Partie de cash-cash pour le « Boléro » de Ravel
Partie de cash-cash pour le « Boléro » de Ravel
Par Renaud Machart
Un documentaire revient sur l’imbroglio lié à l’œuvre du compositeur, qui entre dans le domaine public le 1er mai (dimanche 1er mai, à 9 h 25, sur France 5).
Maurice Ravel, en 1928. | © 18ème District
Un documentaire revient sur l’imbroglio lié à l’œuvre du compositeur, qui entre dans le domaine public le 1er mai (dimanche 1er mai, à 9 h 25, sur France 5).
Le Boléro de Maurice Ravel (1875-1937), scie musicale au principe simple et à la réalisation géniale – un ostinato de percussion et de pizzicati de cordes soutenant une mélodie répétée au fil d’un gigantesque crescendo orchestral –, tombera dans le domaine public le 1er mai. C’est donc avec un parfait à-propos que, ce jour même, France 5 consacre un documentaire fouillé à ce qui est d’ordinaire considéré comme la pièce de musique savante la plus jouée dans le monde.
Les droits générés par les palanquées d’enregistrements parus depuis celui qu’a dirigé Albert Wolff en 1930 – et non le compositeur lui-même, erreur que reproduit hélas Qui a volé le « Boléro » de Ravel ? de Fabien Caux-Lahalle – auront été une formidable machine à sous pour les héritiers et les éditeurs de Ravel. A quoi s’ajoutent les interprétations en concert, les arrangements de tout acabit et l’utilisation de l’œuvre au cinéma – comme par Claude Lelouch dans Les Uns et les Autres (1980).

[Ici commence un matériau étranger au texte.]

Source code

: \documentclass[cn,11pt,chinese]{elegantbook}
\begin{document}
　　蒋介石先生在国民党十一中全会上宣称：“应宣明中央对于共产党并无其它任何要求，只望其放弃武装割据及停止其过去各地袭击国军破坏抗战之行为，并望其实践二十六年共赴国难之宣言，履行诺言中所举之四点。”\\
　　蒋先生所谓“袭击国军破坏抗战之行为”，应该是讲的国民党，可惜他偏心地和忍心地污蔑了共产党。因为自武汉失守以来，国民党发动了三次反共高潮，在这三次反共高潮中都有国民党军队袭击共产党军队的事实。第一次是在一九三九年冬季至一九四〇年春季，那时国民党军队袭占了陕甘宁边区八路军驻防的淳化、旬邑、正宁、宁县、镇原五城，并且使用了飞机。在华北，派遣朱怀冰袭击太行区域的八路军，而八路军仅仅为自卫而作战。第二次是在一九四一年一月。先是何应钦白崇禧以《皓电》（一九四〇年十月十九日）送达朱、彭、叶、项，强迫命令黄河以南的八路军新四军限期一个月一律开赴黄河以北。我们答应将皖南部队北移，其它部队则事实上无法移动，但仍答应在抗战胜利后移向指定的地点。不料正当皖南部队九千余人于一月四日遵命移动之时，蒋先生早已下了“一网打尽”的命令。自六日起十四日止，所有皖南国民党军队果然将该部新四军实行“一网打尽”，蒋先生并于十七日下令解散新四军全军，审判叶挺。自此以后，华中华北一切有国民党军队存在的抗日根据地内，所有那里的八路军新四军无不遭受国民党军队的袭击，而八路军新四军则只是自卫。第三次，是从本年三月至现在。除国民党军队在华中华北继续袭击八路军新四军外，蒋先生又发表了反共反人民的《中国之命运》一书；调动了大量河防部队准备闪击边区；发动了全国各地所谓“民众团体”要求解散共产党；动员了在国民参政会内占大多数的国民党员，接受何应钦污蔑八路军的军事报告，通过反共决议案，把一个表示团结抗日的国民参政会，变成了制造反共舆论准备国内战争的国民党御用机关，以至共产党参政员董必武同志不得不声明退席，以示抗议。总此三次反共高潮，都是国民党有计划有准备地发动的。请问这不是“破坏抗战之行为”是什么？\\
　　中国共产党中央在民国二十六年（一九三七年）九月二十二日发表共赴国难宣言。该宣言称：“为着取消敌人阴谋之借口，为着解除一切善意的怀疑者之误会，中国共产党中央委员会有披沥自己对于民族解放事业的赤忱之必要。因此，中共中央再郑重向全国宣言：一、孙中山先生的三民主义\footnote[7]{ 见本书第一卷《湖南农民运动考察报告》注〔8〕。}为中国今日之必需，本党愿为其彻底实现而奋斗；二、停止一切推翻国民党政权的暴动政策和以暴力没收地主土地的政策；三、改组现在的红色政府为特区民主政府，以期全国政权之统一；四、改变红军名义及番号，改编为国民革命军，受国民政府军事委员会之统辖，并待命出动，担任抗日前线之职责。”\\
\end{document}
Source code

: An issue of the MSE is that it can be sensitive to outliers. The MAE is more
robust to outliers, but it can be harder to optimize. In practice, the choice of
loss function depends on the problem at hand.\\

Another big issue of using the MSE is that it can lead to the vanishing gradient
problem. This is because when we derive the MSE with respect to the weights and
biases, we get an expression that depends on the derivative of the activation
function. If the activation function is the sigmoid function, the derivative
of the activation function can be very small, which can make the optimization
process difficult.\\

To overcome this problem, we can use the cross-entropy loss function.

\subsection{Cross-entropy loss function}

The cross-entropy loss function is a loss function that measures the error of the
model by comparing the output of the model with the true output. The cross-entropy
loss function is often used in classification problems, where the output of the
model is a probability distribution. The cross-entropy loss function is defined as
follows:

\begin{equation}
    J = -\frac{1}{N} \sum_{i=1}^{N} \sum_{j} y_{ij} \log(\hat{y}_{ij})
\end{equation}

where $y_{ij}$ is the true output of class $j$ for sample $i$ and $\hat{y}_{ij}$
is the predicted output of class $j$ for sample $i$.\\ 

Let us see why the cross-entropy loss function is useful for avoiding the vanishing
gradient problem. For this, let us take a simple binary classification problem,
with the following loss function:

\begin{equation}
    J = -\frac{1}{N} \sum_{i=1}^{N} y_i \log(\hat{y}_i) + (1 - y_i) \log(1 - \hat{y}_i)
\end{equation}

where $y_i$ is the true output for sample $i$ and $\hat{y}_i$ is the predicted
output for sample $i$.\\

Une longue dispute judiciaire
Plus que les effarants chiffres de royalties, c’est l’opaque imbroglio juridique associé au Boléro qui laisse pantois : célibataire sans enfants, Ravel laisse son héritage à son frère Edouard ; à la mort de ce dernier, une longue et rhizomatique dispute légale débute, faisant s’affronter ou s’allier un cousin tromboniste, une masseuse et son mari chauffeur de maître, un éditeur compromis pendant l’Occupation, un ancien directeur juridique de la Sacem, qui finit par mettre la main sur une grosse partie du magot et parvient à le dissimuler au fisc par des sociétés de complaisance offshore. Tout le monde voulait décidément toucher à ce grisbi-là.
Si Fabien Caux-Lahalle appuie son enquête sur de nombreux entretiens avec des spécialistes du droit d’auteur (avocats, représentants de la Sacem, personnalités politiques) ainsi que sur des documents légaux et des articles de presse, il s’est essentiellement fondé sur une longue enquête publiée en 2000 dans Le Point. Celle-ci, pour la première fois, tentait de décrypter cet écheveau qui demeure bien embrouillé.
Des archives audiovisuelles rares ou inédites apportent beaucoup à l’agrément du téléspectateur, notamment les arrangements – ou plutôt les dérangements – en reggae ou en folklore mexicain…
« Qui a volé le “Boléro” de Ravel ? », de Fabien Caux-Lahalle (Fr., 2016, 60 min). Dimanche 1er mai, à 9 h 25, sur France 5.